■ Using the information:
**A)** From the essay about students who dislike poetry and Shakespeare, reproduce the stretch from "This morning another" through "never know Shakespeare.".
**B)** Write the next part of the essay about students who dislike poetry and Shakespeare, picking up right after its final sentence.

■ Excerpt provided:
Art: What Is It Good for?

So a student came into the writing center with a poem in hand: Maxine Kumin’s “Henry Manley, Living Alone, Keeps Time.” Her professor had forced her to read it, and now she had to write an essay about it.

“And I hate poetry,” she said.

But as we talked about the poem, I could see that she knew how to read poetry. She had eloquent ideas about the theme—the poem’s inherent sadness about old age and the emptiness that is left behind as those we have loved die before us. She had unpacked each item that the author had planted in the poem—a coffee cup, a knife—“prunes” fallen from the old man’s pocket in his empty house.

Where, I wondered, had she learned to hate something she could so beautifully decode? And what good would it do her if she learned to love poetry? Now, while she’s in college, maybe she goes out to the club every weekend in her black mini-skirt, tight across the thighs, and men buy her shots. And then, she graduates and gets a respectable job as an accountant or a payroll specialist. What use is poetry to her?

This morning another student on the bus told me she was taking a class on Shakespeare. She had never read Shakespeare before, and this made me unaccountably sad—that someone born and raised in the U.S. might reach the age of 35 and never know Shakespeare.

“He’s interesting,” she said, and pursed her lips, and looked at me a little coyly. “I’ll say that.”

She told me that she appreciated the many layers, the nuance of his work. But she wasn’t crazy about Shakespeare. I got the feeling it wasn’t something she’d come back to after her class ended.

And then she told me how her professor had recommended that his class attend a production of Antony and Cleopatra produced by the Seattle Shakespeare Company. So she got her grandfather all dressed up, drove downtown, stepped up to the box office—I could see her there, the purse strap tight over her shoulder, a single mom, hard-up for money but she was going to have her night out at the theatre, by gosh—leaning in toward the glass a little bit: “Two for Antony and Cleopatra, please.”

■ Records supplied:
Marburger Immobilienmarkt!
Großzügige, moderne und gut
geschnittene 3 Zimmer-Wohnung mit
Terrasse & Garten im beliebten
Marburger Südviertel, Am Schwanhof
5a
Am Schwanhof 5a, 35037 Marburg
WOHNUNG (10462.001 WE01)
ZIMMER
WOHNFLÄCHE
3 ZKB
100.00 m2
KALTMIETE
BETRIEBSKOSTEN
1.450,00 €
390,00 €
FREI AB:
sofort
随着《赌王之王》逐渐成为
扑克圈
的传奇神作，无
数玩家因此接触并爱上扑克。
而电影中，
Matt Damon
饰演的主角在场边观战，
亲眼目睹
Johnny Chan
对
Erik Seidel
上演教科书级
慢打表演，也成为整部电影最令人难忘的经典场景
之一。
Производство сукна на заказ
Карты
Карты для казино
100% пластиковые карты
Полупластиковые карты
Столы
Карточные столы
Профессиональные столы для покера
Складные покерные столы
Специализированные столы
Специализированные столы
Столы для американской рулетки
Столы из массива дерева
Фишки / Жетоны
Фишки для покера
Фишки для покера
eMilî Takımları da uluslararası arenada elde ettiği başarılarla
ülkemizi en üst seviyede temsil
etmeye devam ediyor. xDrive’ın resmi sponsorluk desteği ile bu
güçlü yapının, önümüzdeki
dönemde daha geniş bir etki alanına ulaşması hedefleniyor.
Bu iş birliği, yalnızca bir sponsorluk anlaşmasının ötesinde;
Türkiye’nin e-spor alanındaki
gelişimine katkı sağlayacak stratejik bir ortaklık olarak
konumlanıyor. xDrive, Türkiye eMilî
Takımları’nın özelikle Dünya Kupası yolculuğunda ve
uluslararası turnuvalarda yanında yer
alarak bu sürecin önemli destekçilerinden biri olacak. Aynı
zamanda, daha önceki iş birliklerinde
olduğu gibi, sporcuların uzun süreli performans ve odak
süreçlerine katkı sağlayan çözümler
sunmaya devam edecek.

■ Response list:
**A)**
This morning another student on the bus told me she was taking a class on Shakespeare. She had never read Shakespeare before, and this made me unaccountably sad—that someone born and raised in the U.S. might reach the age of 35 and never know Shakespeare.

**B)**
And then the cashier told her it was $50 a ticket.

“Fifty dollars a ticket—are they kidding me? I don’t know what my professor thinks, but some of us can’t afford fifty dollars a ticket.”

So she turned back and drove home.

And I had to wonder then, too: What good is Shakespeare to her, and most people really? How does reading The Bard help her? These two intellectually voracious, sharp-minded women—they read these works of literature and experience for a moment their capacity for analytical brilliance.

And then someone says to them, “Fifty dollars, please.”

And they are pulled cold out of their potential and forced back into the everyday, dropped solid as a bag of potatoes on the asphalt. But that’s a week’s groceries. “Because,” the woman on the bus said, “I hope he understands, I buy that ticket, I won’t be eating for a while.”

Who can afford art? Why is art most accessible to the elite and least accessible to those who maybe need it most—or do they? Does anyone need art at all? So I ask you: art—what is it good for?

Published by M.C. Easton

Novelist and teacher.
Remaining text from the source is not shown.